------ Data ------
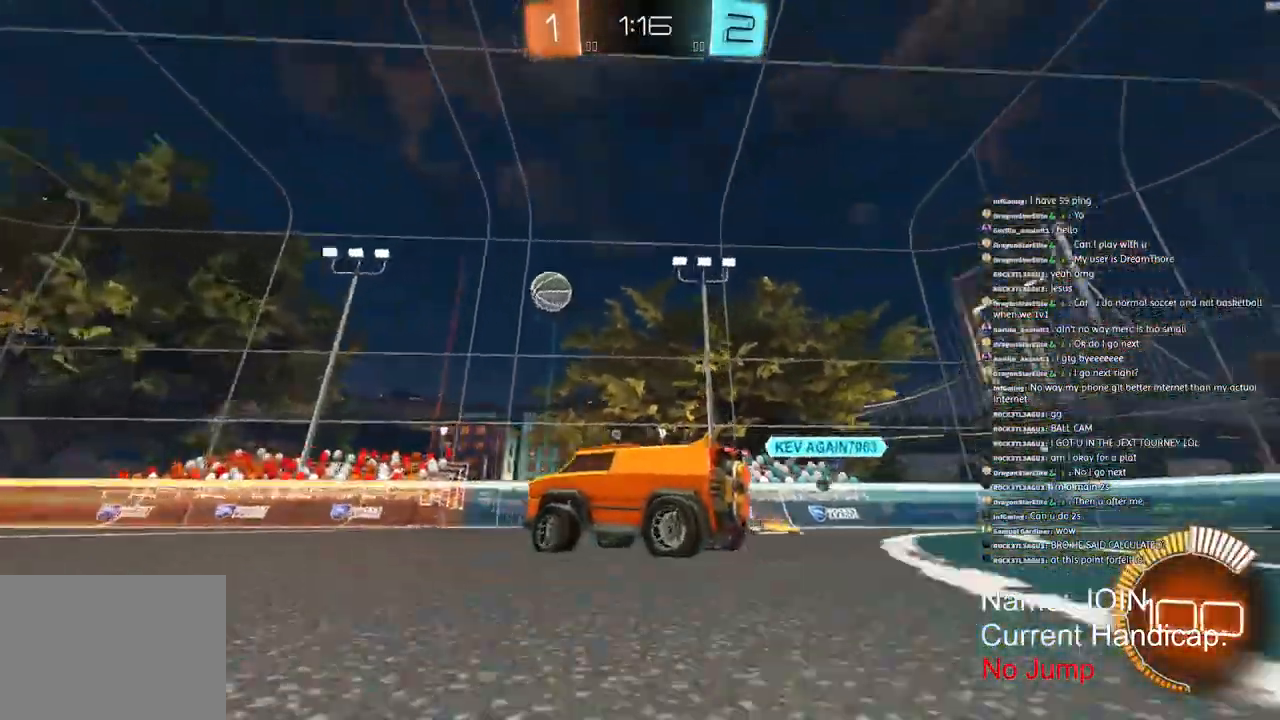
{"dt_ms": 500, "buttons": ["R1", "R2"], "left_stick": "up-right", "right_stick": "right", "events": [[67, "left_stick", "up-right"], [400, "R1", "down"], [433, "right_stick", "right"]]}
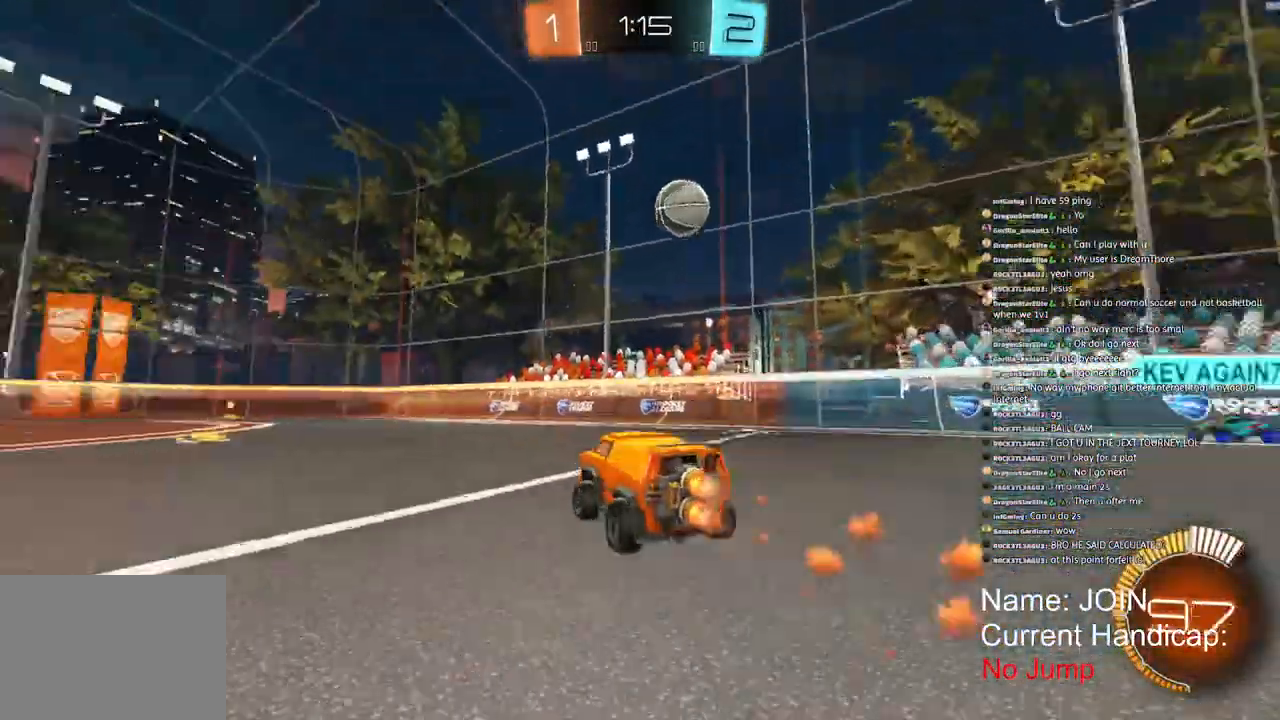
{"dt_ms": 500, "buttons": ["R1", "R2"], "left_stick": "center", "right_stick": "right", "events": [[250, "left_stick", "center"]]}
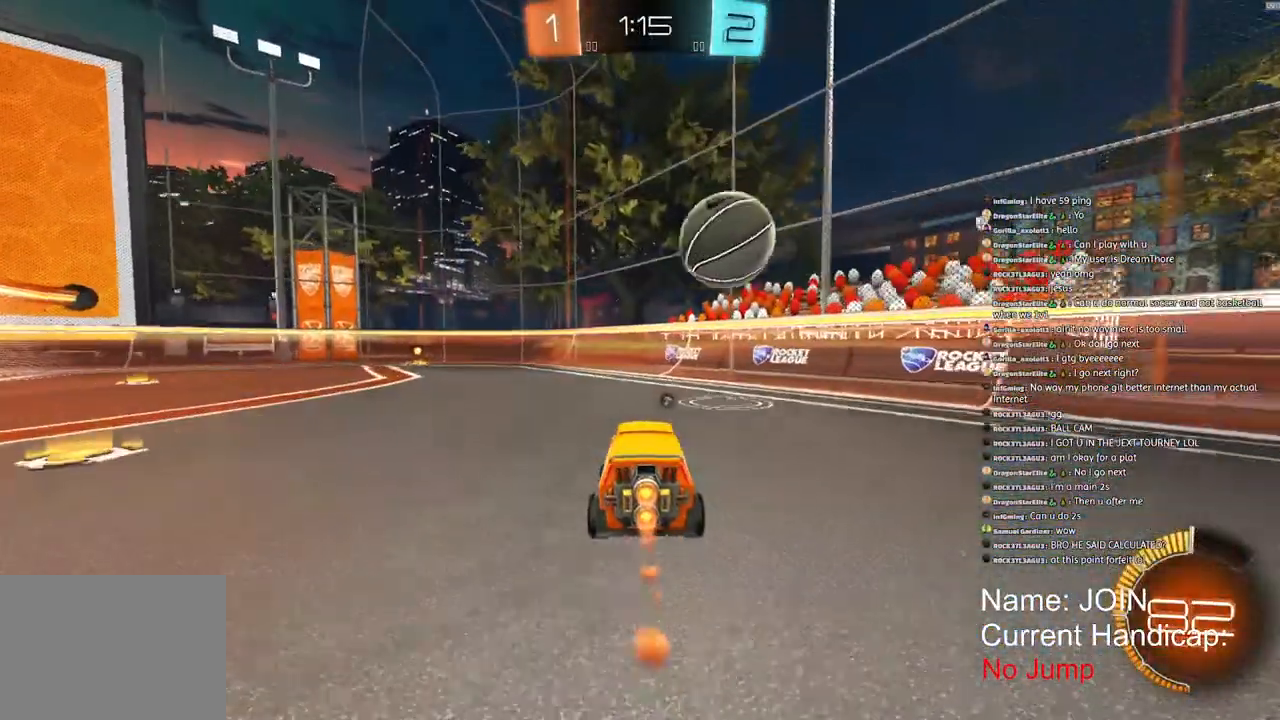
{"dt_ms": 500, "buttons": ["R2"], "left_stick": "left", "right_stick": "right", "events": [[200, "left_stick", "up-left"], [483, "R1", "up"], [500, "left_stick", "left"]]}
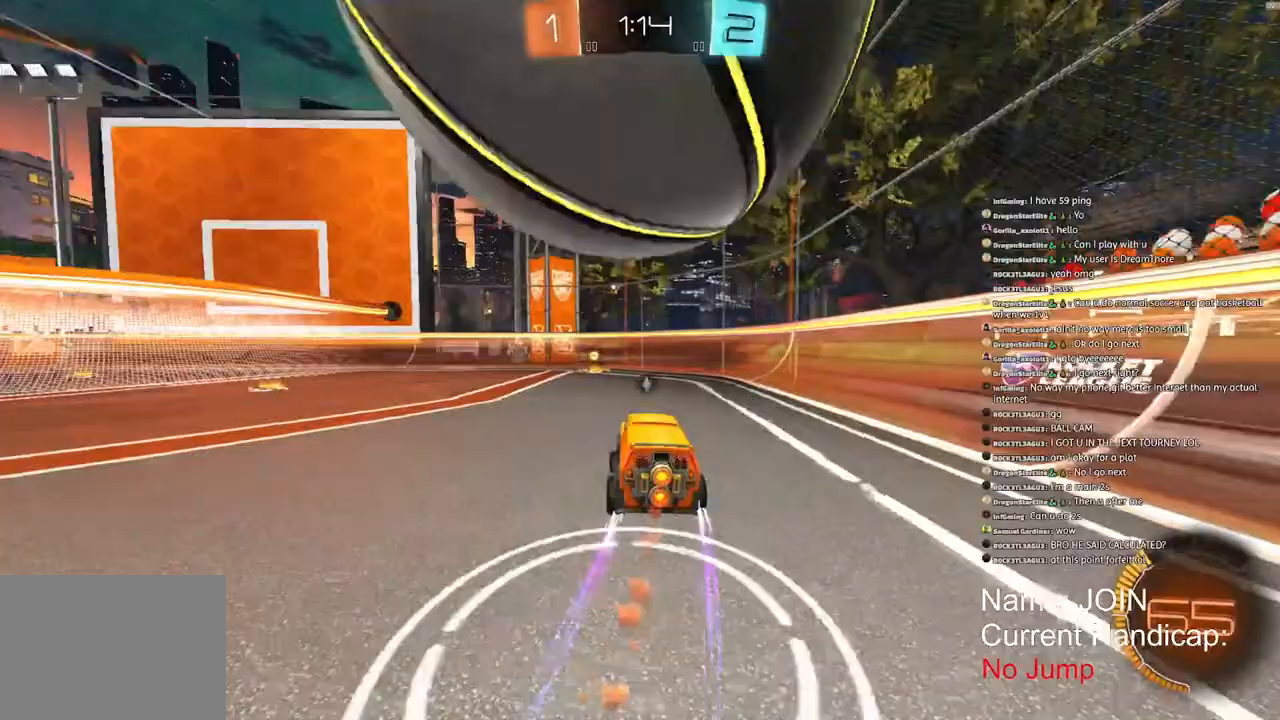
{"dt_ms": 500, "buttons": [], "left_stick": "center", "right_stick": "down-left"}
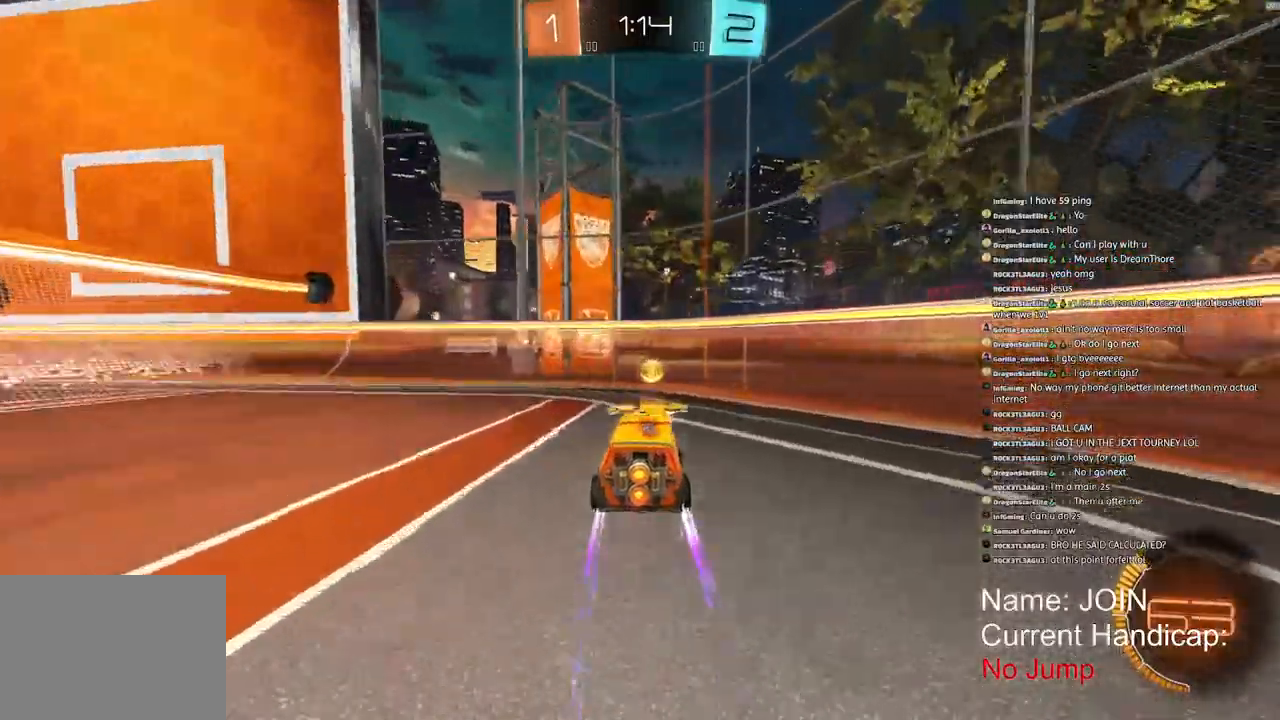
{"dt_ms": 1000, "buttons": ["L2", "R2"], "left_stick": "down-left", "right_stick": "center"}
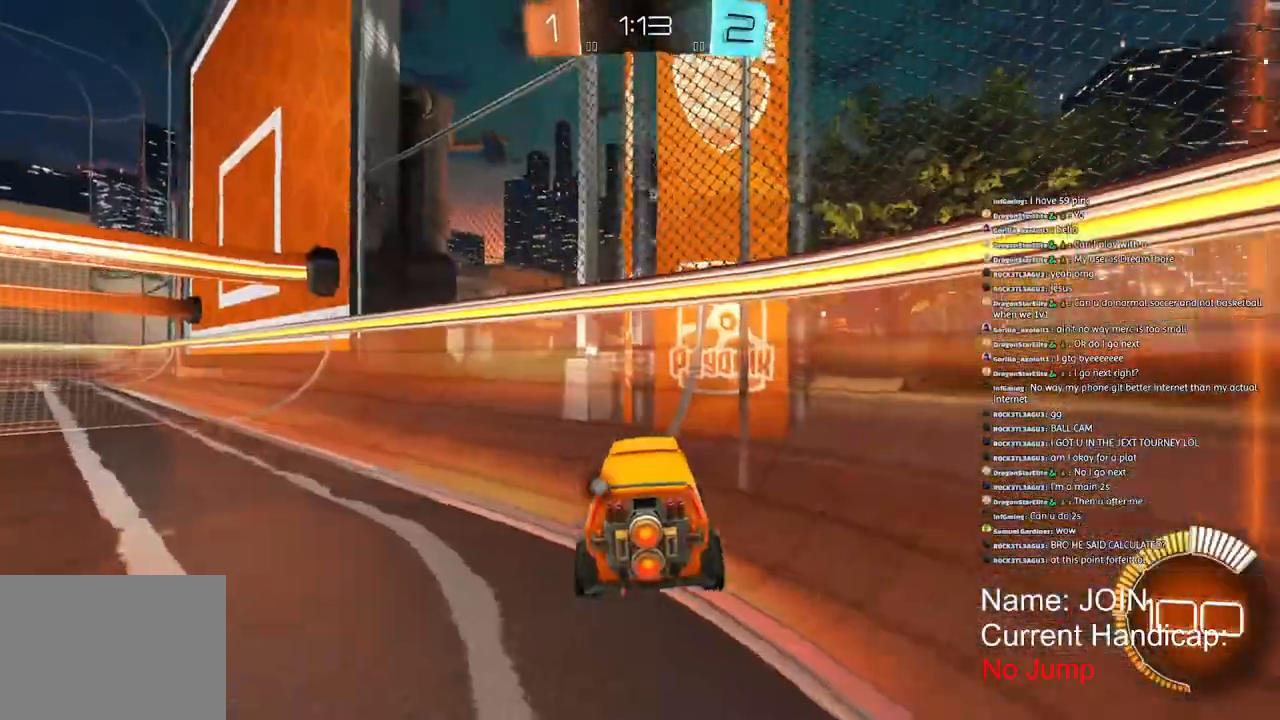
{"dt_ms": 500, "buttons": ["L2", "R3"], "left_stick": "down-left", "right_stick": "center"}
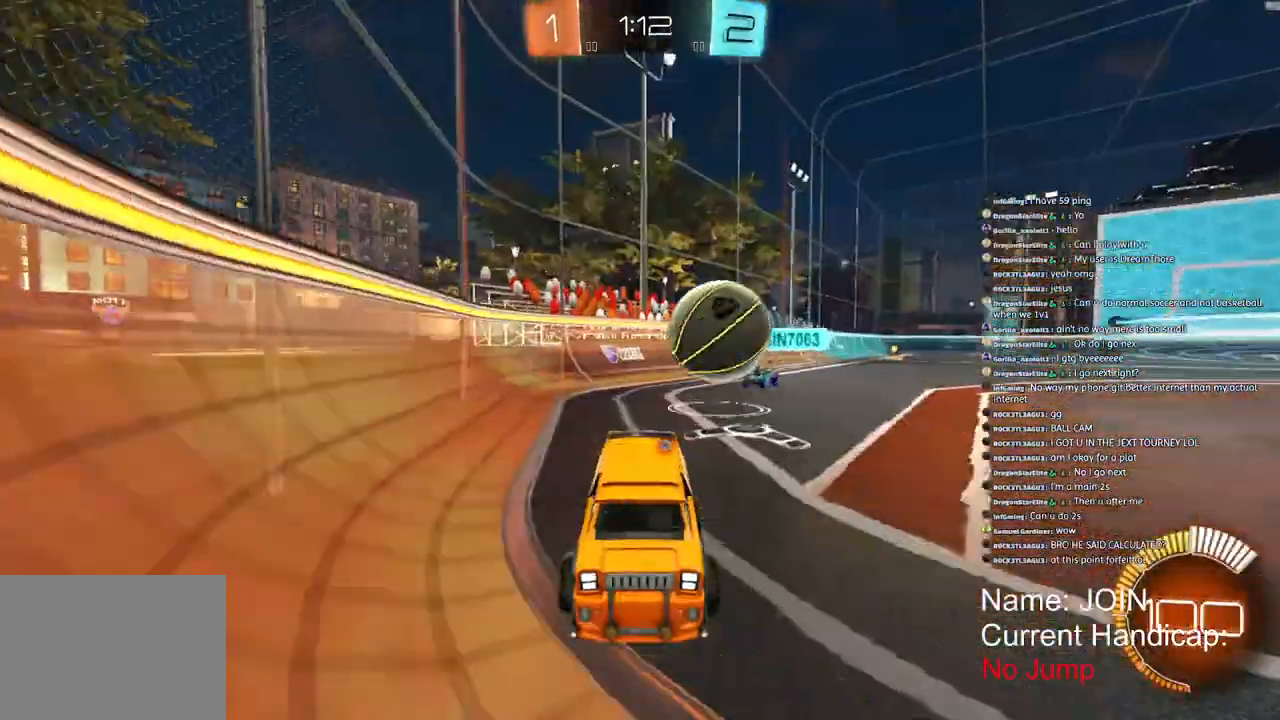
{"dt_ms": 500, "buttons": ["R2"], "left_stick": "down-left", "right_stick": "center", "events": [[183, "R3", "up"], [467, "L2", "up"], [467, "R2", "down"]]}
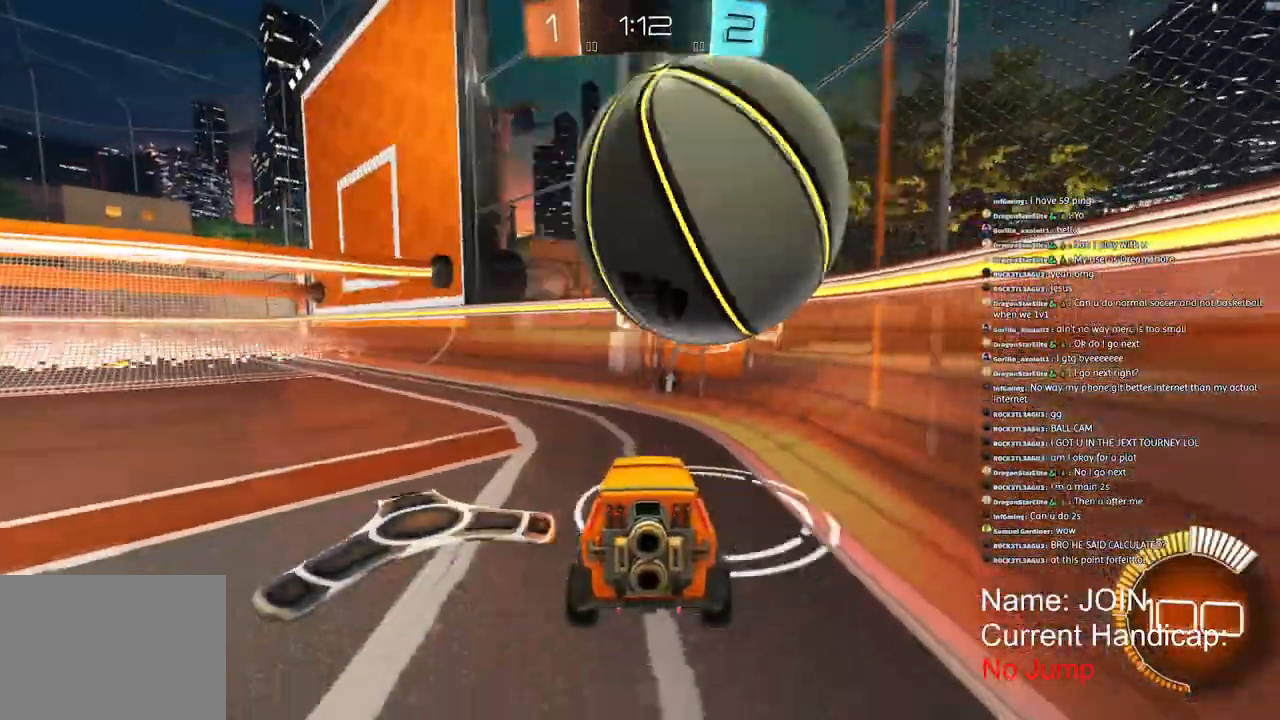
{"dt_ms": 500, "buttons": ["R2", "R3"], "left_stick": "down-left", "right_stick": "center", "events": [[233, "R3", "down"]]}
------
◆ Task directions: Go through the data and copy every line that includes "down".

◆ Response to the exercise:
{"dt_ms": 500, "buttons": ["R1", "R2"], "left_stick": "up-right", "right_stick": "right", "events": [[67, "left_stick", "up-right"], [400, "R1", "down"], [433, "right_stick", "right"]]}
{"dt_ms": 500, "buttons": [], "left_stick": "center", "right_stick": "down-left"}
{"dt_ms": 1000, "buttons": ["L2", "R2"], "left_stick": "down-left", "right_stick": "center"}
{"dt_ms": 500, "buttons": ["L2", "R3"], "left_stick": "down-left", "right_stick": "center"}
{"dt_ms": 500, "buttons": ["R2"], "left_stick": "down-left", "right_stick": "center", "events": [[183, "R3", "up"], [467, "L2", "up"], [467, "R2", "down"]]}
{"dt_ms": 500, "buttons": ["R2", "R3"], "left_stick": "down-left", "right_stick": "center", "events": [[233, "R3", "down"]]}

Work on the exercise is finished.